Bloomberg reports that private equity firms are increasingly using tiered debt structures in restructuring deals, creating a class system that favors large lenders while pushing others to the back of the line with massive losses.


Why It Matters

  • Economic impact: This trend arrives as Donald Trump's tariff policies threaten to trigger more bankruptcies among PE-backed companies that often drive economic growth.

  • Market shift: The practice upends decades of debt-market norms where lenders were traditionally treated equally during corporate restructurings.

  • Rising costs: Borrowing costs could increase as lenders price in the added risks, creating another economic drag.


The Key Moves

  • Tiered debt: Companies like Tropicana are dividing loans into multiple ranks worth dramatically different values - first-tier debt might be worth 95 cents on the dollar while third-tier holders get just 30 cents.

  • Selective deals: PE firms and large asset managers form insider groups that get preferential treatment during "liability management exercises" (LMEs).

  • Legal exploitation: These restructurings exploit lax legal wording in loan agreements signed when money was cheap.


By The Numbers

  • Record activity: At least 33 companies with debt over $500 million conducted these transactions in the US last year.

  • Massive volume: Distressed-loan exchanges totaled $42.7 billion in 2024, jumping 150% from 2023.

  • Poor outcomes: Moody's estimates only half of distressed exchanges help businesses avoid defaulting again.


Key Players

  • PAI Partners: Tropicana's owner currently negotiating a three-tier debt structure

  • Clearlake Capital: Involved in multiple controversial LMEs, now attempting reputation repair with lenders

  • Large asset managers: Firms like Carlyle, Blackstone, and Pimco typically secure spots in the favored creditor groups


Key Quotes

  • Tuck Hardie, Houlihan Lokey: "There's definitely disparate treatment because of economic efforts to create tiers for large holders who tend to drive the transactions."

  • Lauren Basmadjian, Carlyle: "Size matters and size helps... You have to make sure you have the right expertise and you're forcing your way into the right group."

  • Scott Greenberg, Gibson Dunn: "They're the first call because they have the most risk on the table.
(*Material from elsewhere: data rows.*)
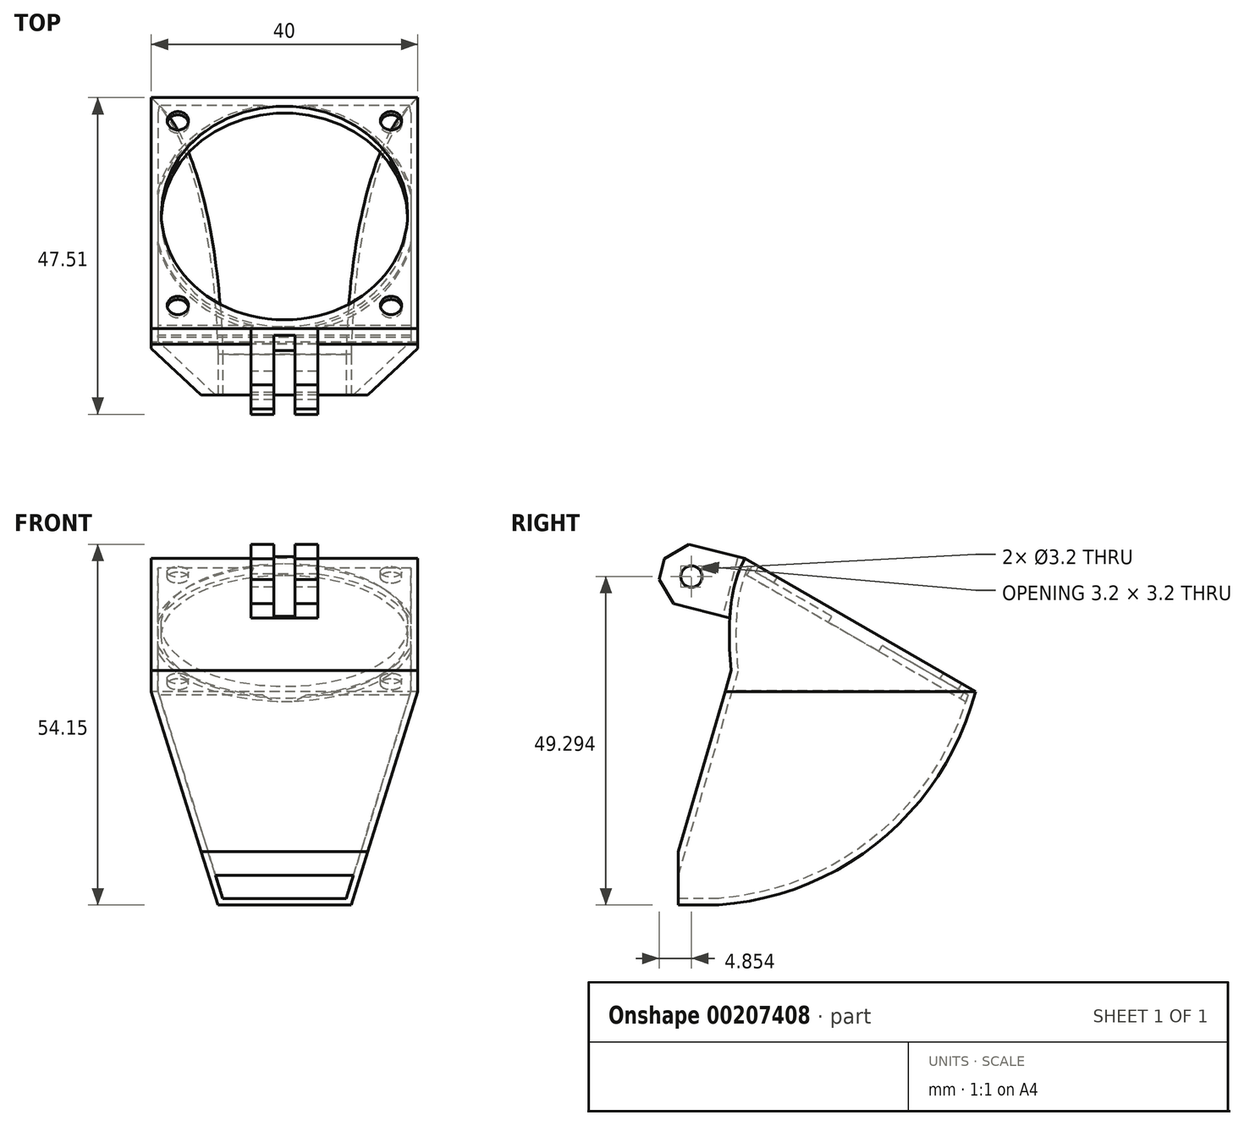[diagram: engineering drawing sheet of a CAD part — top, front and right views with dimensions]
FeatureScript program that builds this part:
annotation { "Feature Type Name" : "Feature", "Feature Type Description" : "" }
export const myFeature = defineFeature(function(context is Context, id is Id, definition is map)
    precondition{}
    {
        {
            var Q0;
            Q0=qCreatedBy(makeId("Right.planeOp"),FACE);
            var sketch = newSketch(context, id + "F0", { "sketchPlane" : qUnion([Q0])});
            skLineSegment(sketch, "E0", {"start": v(0, 8) * mm, "end": v(0, 0) * mm});
            skLineSegment(sketch, "E1", {"start": v(44.64, 32) * mm, "end": v(10, 52) * mm});
            skFitSpline(sketch, "E2", {"points": [v(10, 52) * mm, v(0, 8) * mm], "startDerivative": vector(-30, -55.3) * mm, "endDerivative": vector(-80.88, 56) * mm});
            skPoint(sketch, "E3", {"position": v(7.96, 35.2) * mm});
            skLineSegment(sketch, "E4", {"start": v(7.96, 35.2) * mm, "end": v(0, 8) * mm});
            skPoint(sketch, "E5", {"position": v(37.42, 0) * mm});
            skPoint(sketch, "E6", {"position": v(37.42, 9.3) * mm});
            skArc(sketch, "E7", {"start": v(0, 0) * mm, "mid": v(28.1, 7.94) * mm, "end": v(44.64, 32) * mm});
            skSolve(sketch);
        }
        {
            var Q0;
            Q0=qSketchRegion(id+"F0",true);
            extrude(context, id + "F1", {"entities" : qUnion([Q0]), "depth" : 40 * mm, "symmetric" : true});
        }
        {
            var Q0;
            Q0=qCreatedBy(makeId("Front.planeOp"),FACE);
            var sketch = newSketch(context, id + "F2", { "sketchPlane" : qUnion([Q0])});
            skLineSegment(sketch, "E8", {"start": v(10, 0) * mm, "end": v(-10, 0) * mm});
            skLineSegment(sketch, "E9", {"start": v(20, 52) * mm, "end": v(-20, 52) * mm});
            skLineSegment(sketch, "E10", {"start": v(-20, 52) * mm, "end": v(-20, 32) * mm});
            skLineSegment(sketch, "E11", {"start": v(20, 52) * mm, "end": v(20, 32) * mm});
            skPoint(sketch, "E12", {"position": v(0, 0) * mm});
            skLineSegment(sketch, "E13", {"start": v(-20, 32) * mm, "end": v(-10, 0) * mm});
            skLineSegment(sketch, "E14", {"start": v(20, 32) * mm, "end": v(10, 0) * mm});
            skSolve(sketch);
        }
        {
            var Q0;
            Q0=qSketchRegion(id+"F2",true);
            var Q1;
            Q1=makeQuery(id+"F1.opExtrude","SWEPT_BODY",BODY,{"disambiguationData":[OSD([sQuery(id+"F0.wireOp",EDGE,"E0"),sQuery(id+"F0.wireOp",EDGE,"E1"),sQuery(id+"F0.wireOp",EDGE,"E2"),sQuery(id+"F0.wireOp",EDGE,"E4"),sQuery(id+"F0.wireOp",EDGE,"E7")])]});
            extrude(context, id + "F3", {"entities" : qUnion([Q0]), "operationType" : NewBodyOperationType.INTERSECT, "endBound" : BoundingType.UP_TO_BODY, "oppositeDirection" : true, "endBoundEntityBody" : qUnion([Q1]), "depth" : 25 * mm});
        }
        {
            var Q0;
            Q0=makeQuery(id+"F1.opExtrude","SWEPT_FACE",FACE,{"disambiguationData":[OSD([sQuery(id+"F0.wireOp",EDGE,"E1")])]});
            var sketch = newSketch(context, id + "F4", { "sketchPlane" : qUnion([Q0])});
            skLineSegment(sketch, "E15", {"start": v(20, -17.34) * mm, "end": v(-20, 22.66) * mm, "construction": true});
            skLineSegment(sketch, "E16", {"start": v(-20, -17.34) * mm, "end": v(20, 22.66) * mm, "construction": true});
            skCircle(sketch, "E17", {"center": v(0, 2.66) * mm, "radius": 18.5 * mm});
            skSolve(sketch);
        }
        {
            var Q0;
            Q0=qSketchRegion(id+"F4",true);
            extrude(context, id + "F5", {"entities" : qUnion([Q0]), "operationType" : NewBodyOperationType.REMOVE, "oppositeDirection" : true, "depth" : 2 * mm});
        }
        {
            var Q0;
            Q0=makeQuery(id+"F5.boolean.opBoolean","COPY",FACE,{"derivedFrom":makeQuery(id+"F5.opExtrude","CAP_FACE",FACE,{"disambiguationData":[OSD([sQuery(id+"F4.wireOp",EDGE,"E17")])],"isStart":false})});
            var Q1;
            Q1=makeQuery(id+"F1.opExtrude","SWEPT_FACE",FACE,{"disambiguationData":[OSD([sQuery(id+"F0.wireOp",EDGE,"E0")])]});
            shell(context, id + "F6", {"entities" : qUnion([Q0, Q1]), "thickness" : 1 * mm});
        }
        {
            var Q0;
            Q0=makeQuery(id+"F1.opExtrude","SWEPT_FACE",FACE,{"disambiguationData":[OSD([sQuery(id+"F0.wireOp",EDGE,"E1")])]});
            var sketch = newSketch(context, id + "F7", { "sketchPlane" : qUnion([Q0])});
            skCircle(sketch, "E18", {"center": v(16, 18.66) * mm, "radius": 1.6 * mm});
            skCircle(sketch, "E19", {"center": v(-16, 18.66) * mm, "radius": 1.6 * mm});
            skCircle(sketch, "E20", {"center": v(-16, -13.34) * mm, "radius": 1.6 * mm});
            skCircle(sketch, "E21", {"center": v(16, -13.34) * mm, "radius": 1.6 * mm});
            skPoint(sketch, "E22", {"position": v(-20, 2.66) * mm});
            skSolve(sketch);
        }
        {
            var Q0;
            Q0=qSketchRegion(id+"F7",true);
            var Q1;
            Q1=makeQuery(id+"F6.opShell","OFFSET_FACE",FACE,{"disambiguationData":[OSD([sQuery(id+"F0.wireOp",EDGE,"E1")]),OD(1.0)]});
            extrude(context, id + "F8", {"entities" : qUnion([Q0]), "operationType" : NewBodyOperationType.REMOVE, "endBound" : BoundingType.UP_TO_SURFACE, "oppositeDirection" : true, "endBoundEntityFace" : qUnion([Q1]), "depth" : 25 * mm});
        }
        {
            var Q0;
            Q0=qCreatedBy(makeId("Right.planeOp"),FACE);
            var sketch = newSketch(context, id + "F9", { "sketchPlane" : qUnion([Q0])});
            skLineSegment(sketch, "E23", {"start": v(-1.34, 54.89) * mm, "end": v(-3.6, 45.97) * mm});
            skLineSegment(sketch, "E24", {"start": v(-3.6, 45.97) * mm, "end": v(7.73, 43.08) * mm});
            skLineSegment(sketch, "E25", {"start": v(7.73, 43.08) * mm, "end": v(10, 52) * mm});
            skLineSegment(sketch, "E26", {"start": v(10, 52) * mm, "end": v(8.06, 52.5) * mm});
            skLineSegment(sketch, "E27", {"start": v(8.06, 52.5) * mm, "end": v(8.06, 52.5) * mm});
            skLineSegment(sketch, "E28", {"start": v(8.06, 52.5) * mm, "end": v(-1.34, 54.89) * mm});
            skCircle(sketch, "E29", {"center": v(1.98, 49.3) * mm, "radius": 1.6 * mm});
            skSolve(sketch);
        }
        {
            var Q0;
            Q0=qSketchRegion(id+"F9",true);
            extrude(context, id + "F10", {"entities" : qUnion([Q0]), "operationType" : NewBodyOperationType.ADD, "depth" : 10 * mm, "symmetric" : true});
        }
        {
            var Q0;
            {var subQ0=sQuery(id+"F9.wireOp",EDGE,"E24");Q0=makeQuery(id+"F10.boolean.opBoolean","SPLIT",FACE,{"disambiguationData":[TD([makeQuery(id+"F1.opExtrude","SWEPT_FACE",FACE,{"disambiguationData":[OSD([sQuery(id+"F0.wireOp",EDGE,"E2")])]})])],"derivedFrom":makeQuery(id+"F10.opExtrude","SWEPT_FACE",FACE,{"disambiguationData":[OSD([subQ0])]})});}
            var sketch = newSketch(context, id + "F11", { "sketchPlane" : qUnion([Q0])});
            skLineSegment(sketch, "E30.top", {"start": v(1.6, 4.23) * mm, "end": v(-1.6, 4.23) * mm});
            skLineSegment(sketch, "E30.left", {"start": v(1.6, 14.84) * mm, "end": v(1.6, 4.23) * mm});
            skLineSegment(sketch, "E30.right", {"start": v(-1.6, 14.84) * mm, "end": v(-1.6, 4.23) * mm});
            skPoint(sketch, "E31", {"position": v(0, 13.63) * mm});
            skSolve(sketch);
        }
        {
            var Q0;
            {var subQ0=sQuery(id+"F11.wireOp",EDGE,"E30.left");var subQ1=sQuery(id+"F9.wireOp",EDGE,"E24");var subQ2=makeQuery(id+"F10.opExtrude","SWEPT_EDGE",EDGE,{"disambiguationData":[OSD([sQuery(id+"F9.wireOp",EDGE,"E23"),subQ1])]});var subQ3=makeQuery(id+"F11.imprint","INTERSECT",VERTEX,{"derivedFrom":[subQ2,subQ0]});Q0=makeQuery(id+"F11.imprint","IMPRINT",FACE,{"disambiguationData":[TD([[makeQuery(id+"F11.imprint","IMPRINT",EDGE,{"disambiguationData":[TD([[subQ3,-1.0]])],"derivedFrom":subQ0}),-1.0]])]});}
            var Q1;
            Q1=makeQuery(id+"F10.boolean.opBoolean","MERGE",FACE,{"derivedFrom":[makeQuery(id+"F1.opExtrude","SWEPT_FACE",FACE,{"disambiguationData":[OSD([sQuery(id+"F0.wireOp",EDGE,"E1")])]}),makeQuery(id+"F10.opExtrude","SWEPT_FACE",FACE,{"disambiguationData":[OSD([sQuery(id+"F9.wireOp",EDGE,"E26"),sQuery(id+"F9.wireOp",EDGE,"E28")])]})]});
            extrude(context, id + "F12", {"entities" : qUnion([Q0]), "operationType" : NewBodyOperationType.REMOVE, "endBound" : BoundingType.UP_TO_SURFACE, "oppositeDirection" : true, "endBoundEntityFace" : qUnion([Q1]), "depth" : 25 * mm});
        }
        {
            var Q0;
            {var subQ0=sQuery(id+"F9.wireOp",EDGE,"E23");var subQ1=sQuery(id+"F9.wireOp",EDGE,"E24");Q0=makeQuery(id+"F12.boolean.opBoolean","SPLIT",EDGE,{"disambiguationData":[TD([makeQuery(id+"F12.opExtrude","SWEPT_FACE",FACE,{"disambiguationData":[OSD([sQuery(id+"F11.wireOp",EDGE,"E30.right")])]})])],"derivedFrom":makeQuery(id+"F10.opExtrude","SWEPT_EDGE",EDGE,{"disambiguationData":[OSD([subQ0,subQ1])]})});}
            var Q1;
            {var subQ0=sQuery(id+"F9.wireOp",EDGE,"E23");var subQ1=sQuery(id+"F9.wireOp",EDGE,"E24");Q1=makeQuery(id+"F12.boolean.opBoolean","SPLIT",EDGE,{"disambiguationData":[TD([makeQuery(id+"F12.opExtrude","SWEPT_FACE",FACE,{"disambiguationData":[OSD([sQuery(id+"F11.wireOp",EDGE,"E30.left")])]})])],"derivedFrom":makeQuery(id+"F10.opExtrude","SWEPT_EDGE",EDGE,{"disambiguationData":[OSD([subQ0,subQ1])]})});}
            var Q2;
            {var subQ0=sQuery(id+"F9.wireOp",EDGE,"E28");var subQ2=sQuery(id+"F9.wireOp",EDGE,"E23");Q2=makeQuery(id+"F12.boolean.opBoolean","SPLIT",EDGE,{"disambiguationData":[TD([makeQuery(id+"F12.opExtrude","SWEPT_FACE",FACE,{"disambiguationData":[OSD([sQuery(id+"F11.wireOp",EDGE,"E30.right")])]})])],"derivedFrom":makeQuery(id+"F10.opExtrude","SWEPT_EDGE",EDGE,{"disambiguationData":[OSD([subQ2,subQ0])]})});}
            var Q3;
            {var subQ0=sQuery(id+"F9.wireOp",EDGE,"E28");var subQ2=sQuery(id+"F9.wireOp",EDGE,"E23");Q3=makeQuery(id+"F12.boolean.opBoolean","SPLIT",EDGE,{"disambiguationData":[TD([makeQuery(id+"F12.opExtrude","SWEPT_FACE",FACE,{"disambiguationData":[OSD([sQuery(id+"F11.wireOp",EDGE,"E30.left")])]})])],"derivedFrom":makeQuery(id+"F10.opExtrude","SWEPT_EDGE",EDGE,{"disambiguationData":[OSD([subQ2,subQ0])]})});}
            chamfer(context, id + "F13", {"entities" : qUnion([Q0, Q1, Q2, Q3]), "width" : 3 * mm, "tangentPropagation" : true});
        }
    });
As the big dogs, they'll get to eat first in these transactions by definition."

  • Michael Handler, King & Spalding: "There may not be liquidity post the LME transaction [for lower-ranked debt]. It could become a highly speculative piece of paper."


The Wrap

As more lenders grow weary of these tactics, some are starting to pushback by refusing unfavorable terms and forming minority groups to fight for better treatment. However, the massive capital in private markets means PE firms still hold significant leverage in these increasingly contentious debt standoffs.